Ag 'bubble' may burst Minn.'s economy
Minnesota farmers face a "bubble" that potentially could devastate the state's economy, a new report says. Though crop prices are at record highs, expenses have soared, too - setting up both farmers and the state economy for a huge hit if crop pr...
Minnesota farmers face a "bubble" that potentially could devastate the state's economy, a new report says.
Though crop prices are at record highs, expenses have soared, too - setting up both farmers and the state economy for a huge hit if crop prices drop sharply, according to Minnesota 2020.
The St. Paul-based think tank released its report, "Minnesota's Bubble Economy," at a news conference Tuesday in Fargo.

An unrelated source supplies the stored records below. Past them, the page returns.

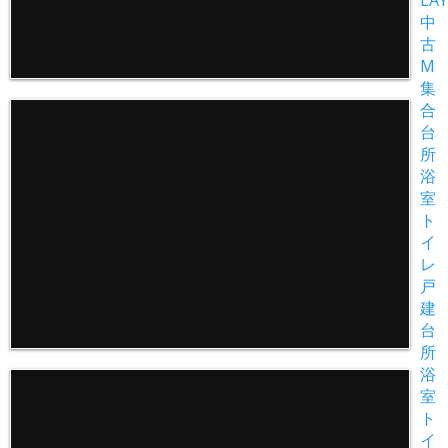
中
古
M
集
合
台
所
浴
室
ト
イ
レ
戸
建
台
所
浴
室
ト
イ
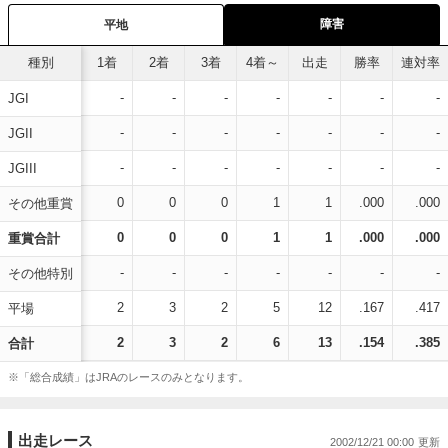
障害
平地
種別
1着
2着
3着
4着～
出走
勝率
連対率
-
-
-
-
-
-
-
JGI
-
-
-
-
-
-
-
JGII
-
-
-
-
-
-
-
JGIII
0
0
0
1
1
.000
.000
その他重賞
0
0
0
1
1
.000
.000
重賞合計
-
-
-
-
-
-
-
その他特別
2
3
2
5
12
.167
.417
平場
2
3
2
6
13
.154
.385
合計
※「総合成績」はJRAのレースのみとなります。
出走レース
2002/12/21 00:00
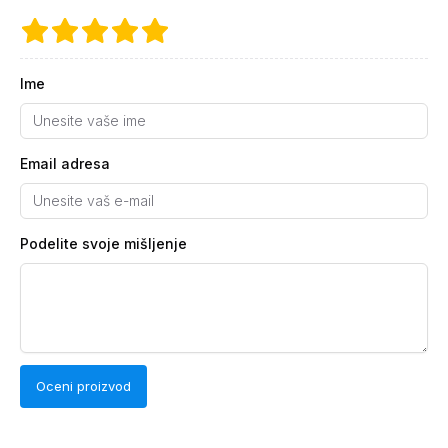
Ime
Email adresa
Podelite svoje mišljenje
Oceni proizvod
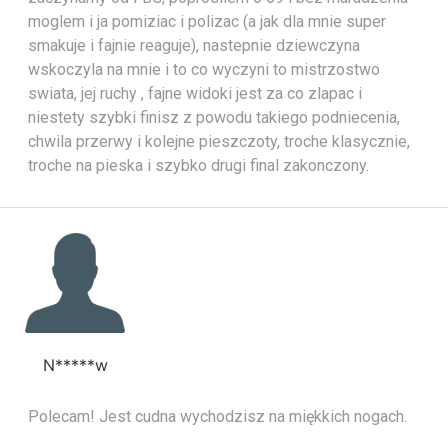
moglem i ja pomiziac i polizac (a jak dla mnie super
smakuje i fajnie reaguje), nastepnie dziewczyna
wskoczyla na mnie i to co wyczyni to mistrzostwo
swiata, jej ruchy , fajne widoki jest za co zlapac i
niestety szybki finisz z powodu takiego podniecenia,
chwila przerwy i kolejne pieszczoty, troche klasycznie,
troche na pieska i szybko drugi final zakonczony.
N*****w
Polecam! Jest cudna wychodzisz na miękkich nogach.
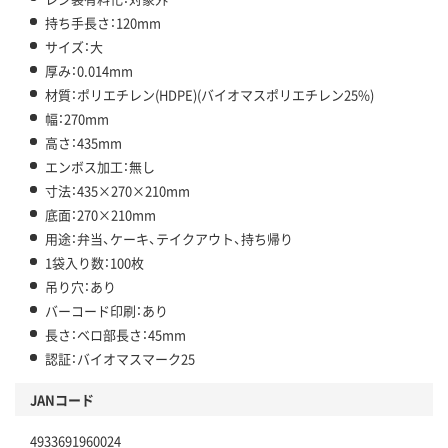
持ち手長さ：120mm
サイズ：大
厚み：0.014mm
材質：ポリエチレン(HDPE)(バイオマスポリエチレン25%)
幅：270mm
高さ：435mm
エンボス加工：無し
寸法：435×270×210mm
底面：270×210mm
用途：弁当、ケーキ、テイクアウト、持ち帰り
1袋入り数：100枚
吊り穴：あり
バーコード印刷：あり
長さ：ベロ部長さ：45mm
認証：バイオマスマーク25
JANコード
4933691960024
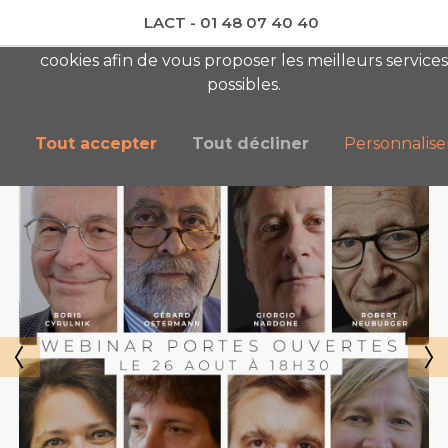
LACT - 01 48 07 40 40
En visitant ce site, vous acceptez l'utilisation de
cookies afin de vous proposer les meilleurs services
newsletter AC
possibles.
Tout accepter
Tout décliner
Personnalise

"We need to make sure we do everything we can to prevent our ag economy from collapsing," said Matt Entenza, a former Minnesota DFL House leader and founder and board chairman of Minnesota 2020.
The report was researched and written by Lee Egerstrom, a Minnesota 2020 Economic Fellow and a former St. Paul Pioneer Press ag and business reporter.
According to the report:
"Minnesota agriculture is riding high - perhaps too high to be sustainable. Clearly, price bubbles are forming around agriculture and commodities that threaten the long-term health of Minnesota's huge food and agriculture economy."
Food and agriculture account for one-quarter of all Minnesota jobs, counting farming, processing, transport and retailing, the report says.
Egerstrom said rising expenses, including higher land prices, which roughly doubled from 2001 to 2007, mean farmers have more to lose if crop prices fall.
The current situation resembles that of the agricultural boom in the 1970s, which was followed by a major downturn in the 1980s, said Tracy Beckman.
Beckman, a former Minnesota state senator and once state director for the U.S. Department of Agriculture, also spoke at the news conference.
The report has three recommendations to minimize damage from a major ag downturn:
- Farmers, lenders and their financial advisers should be cautious.
- State officials should make sure the University of Minnesota Extension farm debt mediation program has the staff and resources to help farmers in a crisis.
- Minnesota should "mount a preemptive, coordinated study now, before a crash happens."
The research would help determine what state programs could be useful and how to create greater awareness about risks in the current market.
"Minnesota 2020 believes that all concerned about the health of agriculture and rural Minnesota should prepare now for a roller-coaster ride with the farm economy," the report says.